**Your task**
Lay out the listing below as a Markdown table with the columns "No." and "Line", giving each line its own numbered row. Begin at the line that contains "both start times." and stop at the end of the listing, omitting blank lines and the pictures.

**Data extracted from a collection**
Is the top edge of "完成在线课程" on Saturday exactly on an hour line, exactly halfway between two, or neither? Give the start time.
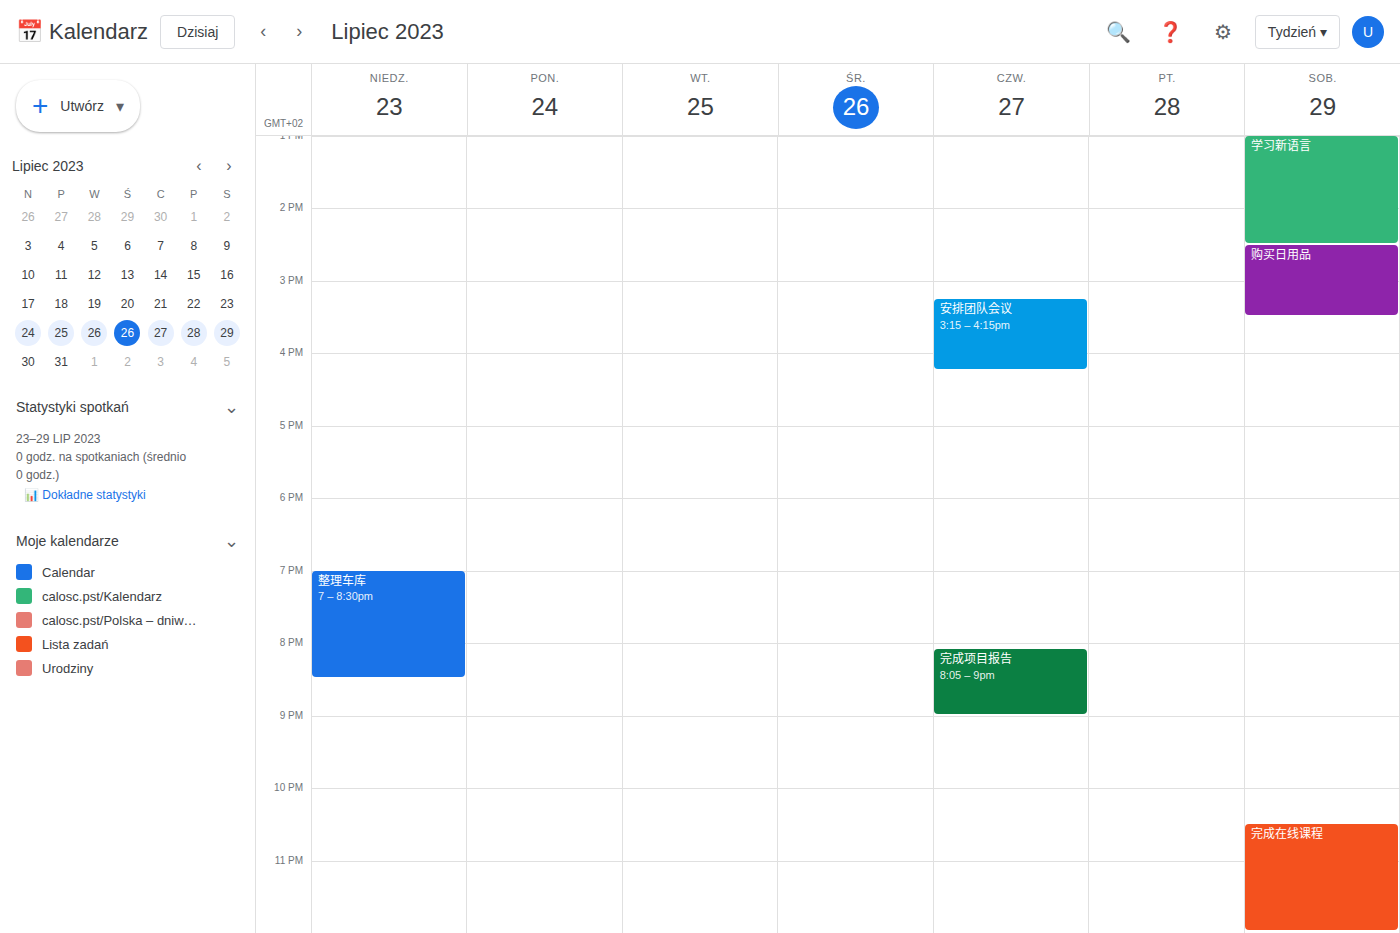
10:30 PM -- halfway between the 10 PM and 11 PM lines.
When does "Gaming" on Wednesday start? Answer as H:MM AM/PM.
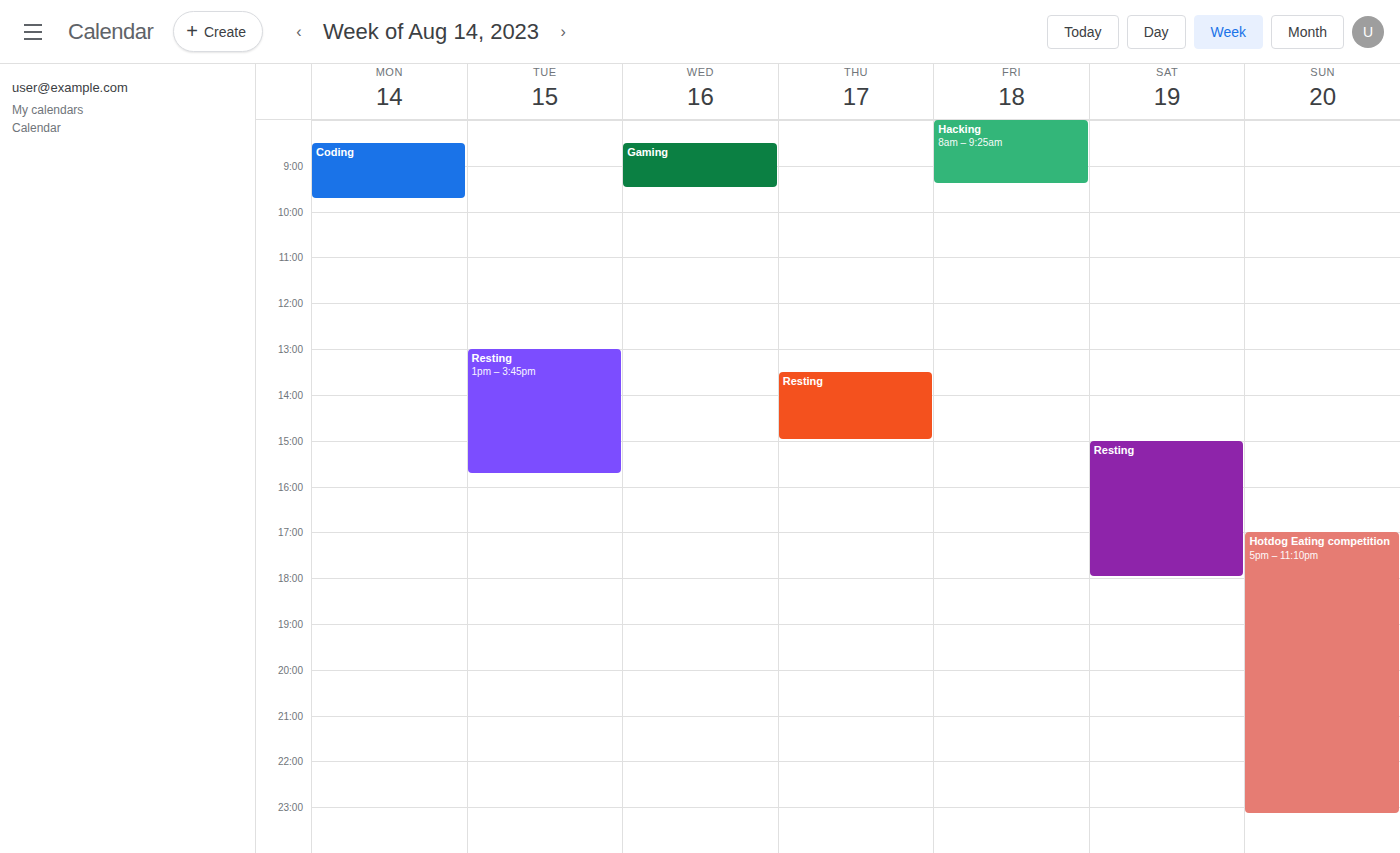
8:30 AM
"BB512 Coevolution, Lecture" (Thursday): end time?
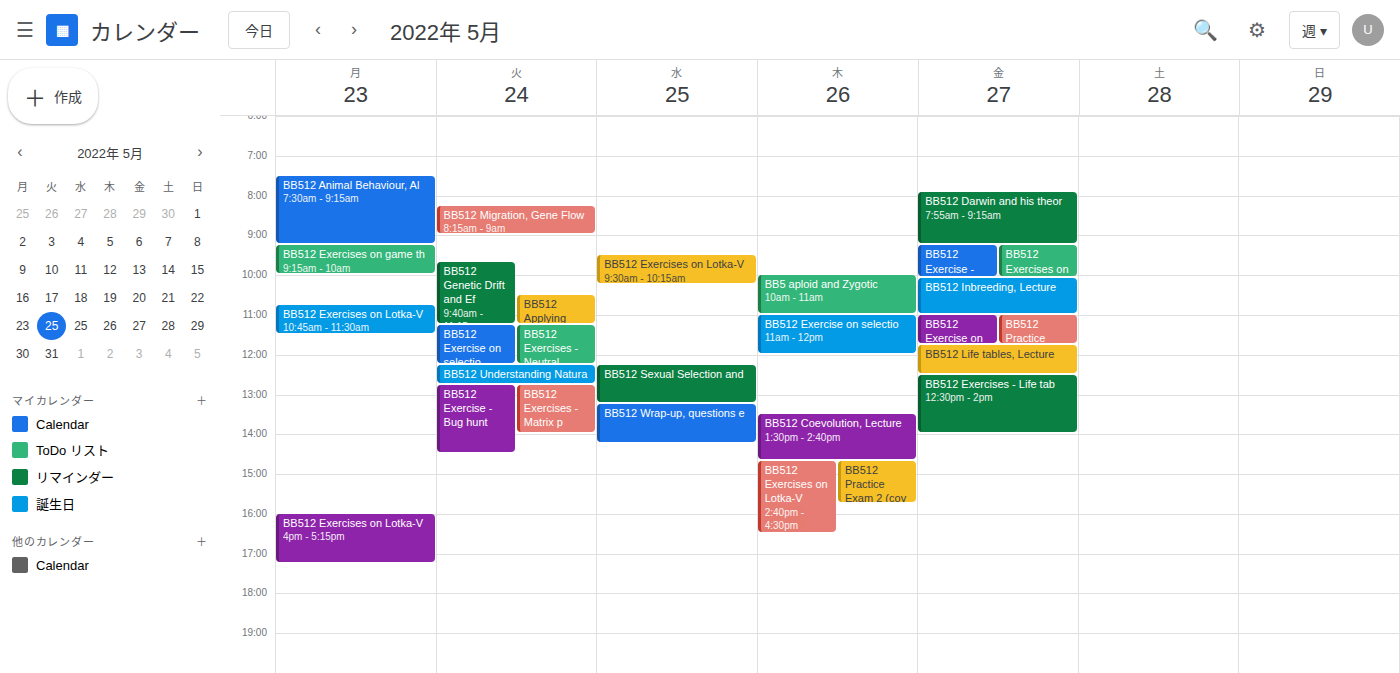
2:40 PM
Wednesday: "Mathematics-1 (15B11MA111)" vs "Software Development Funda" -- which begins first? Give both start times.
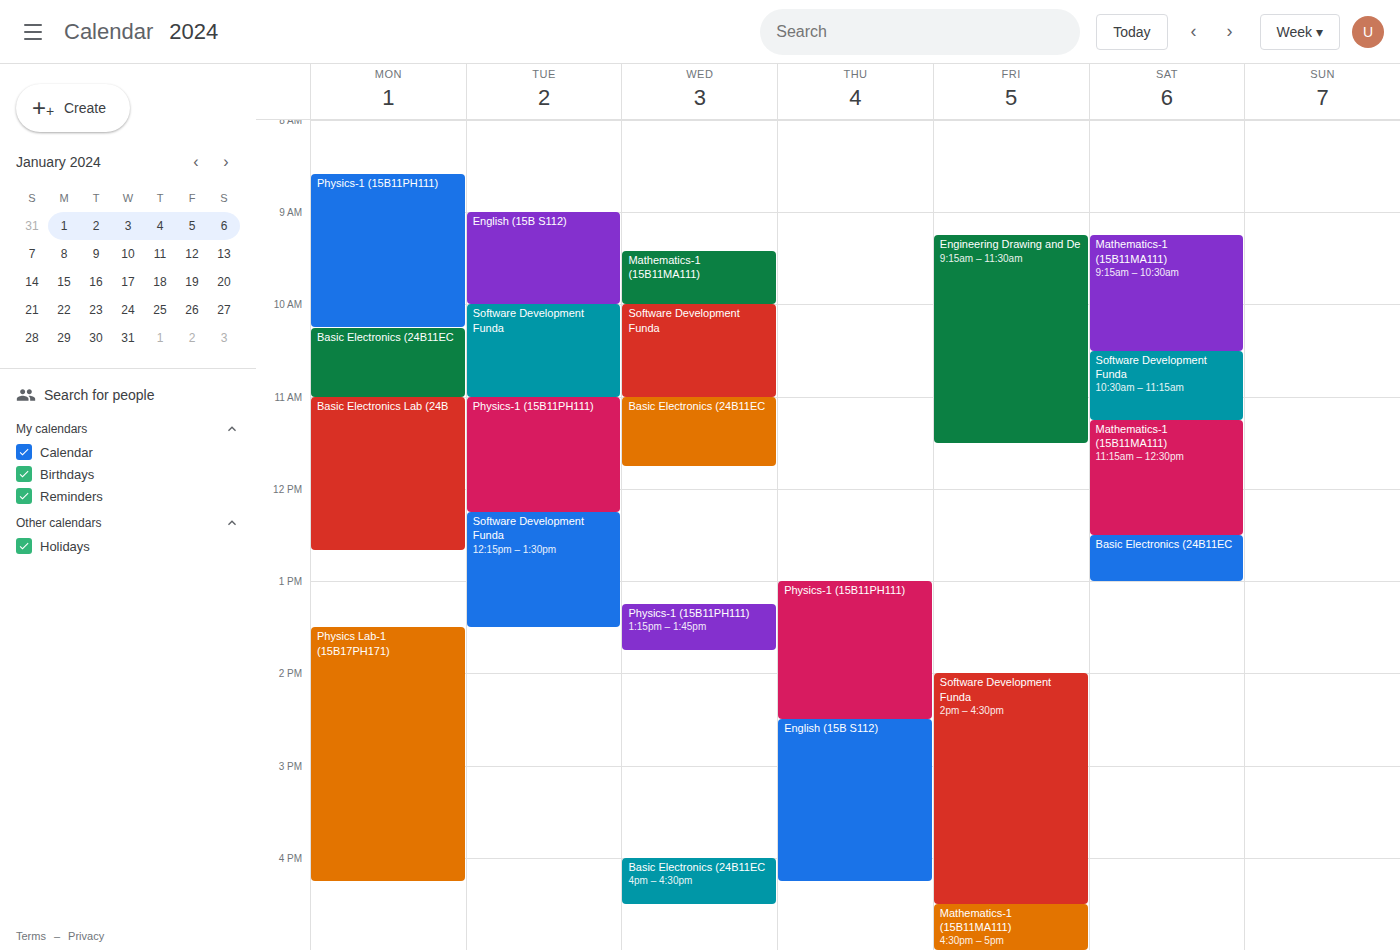
"Mathematics-1 (15B11MA111)" 9:25 AM; "Software Development Funda" 10:00 AM.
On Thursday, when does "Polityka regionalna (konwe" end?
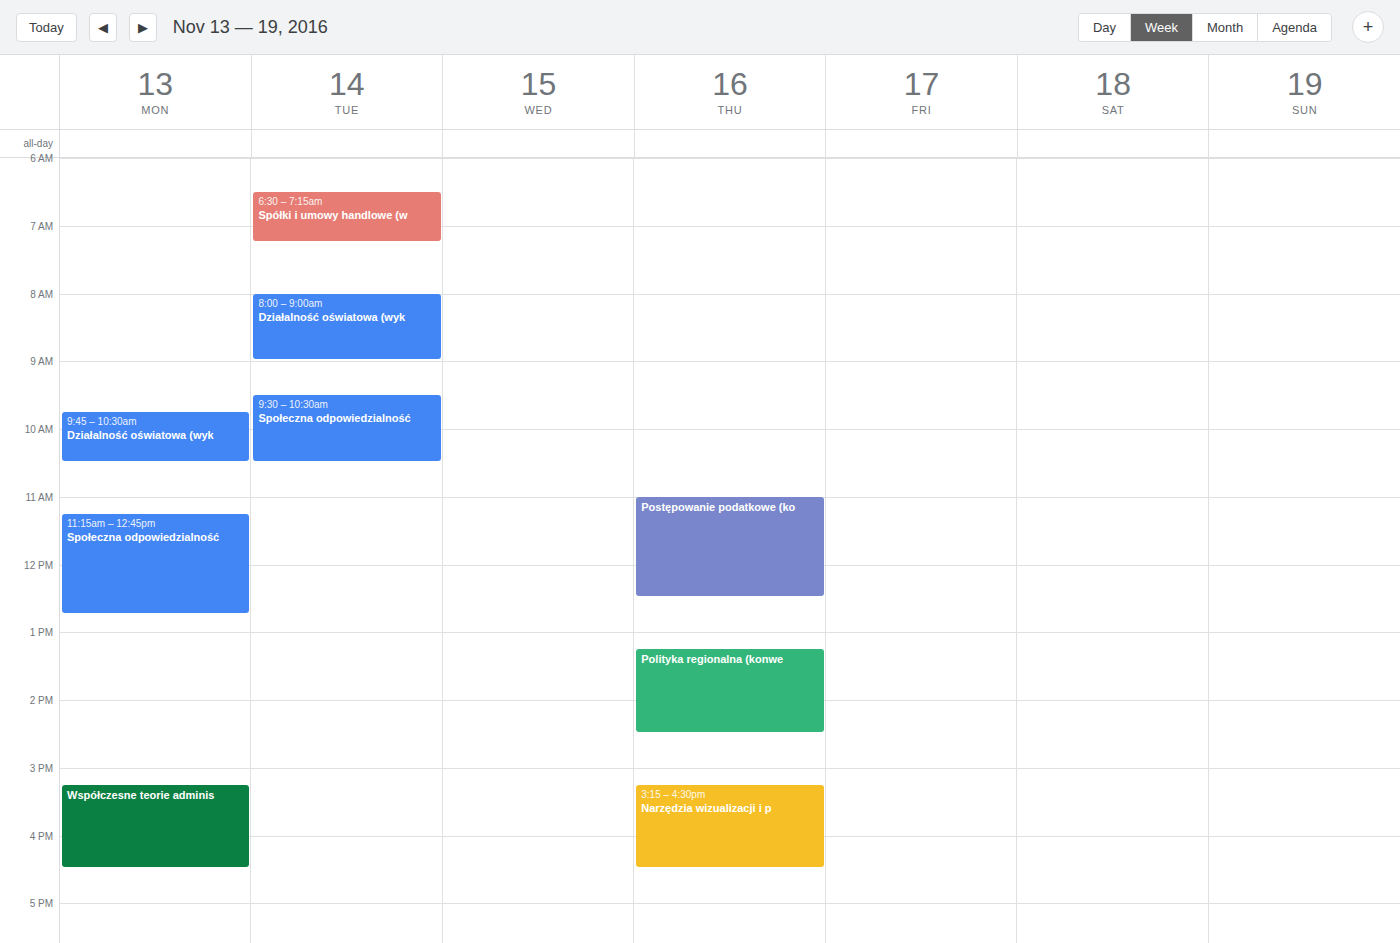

**Task answer**
| No. | Line |
|---|---|
| 1 | Wednesday: "Mathematics-1 (15B11MA111)" vs "Software Development Funda" -- which begins first? Give both start times. |
| 2 | "Mathematics-1 (15B11MA111)" 9:25 AM; "Software Development Funda" 10:00 AM. |
| 3 | On Thursday, when does "Polityka regionalna (konwe" end? |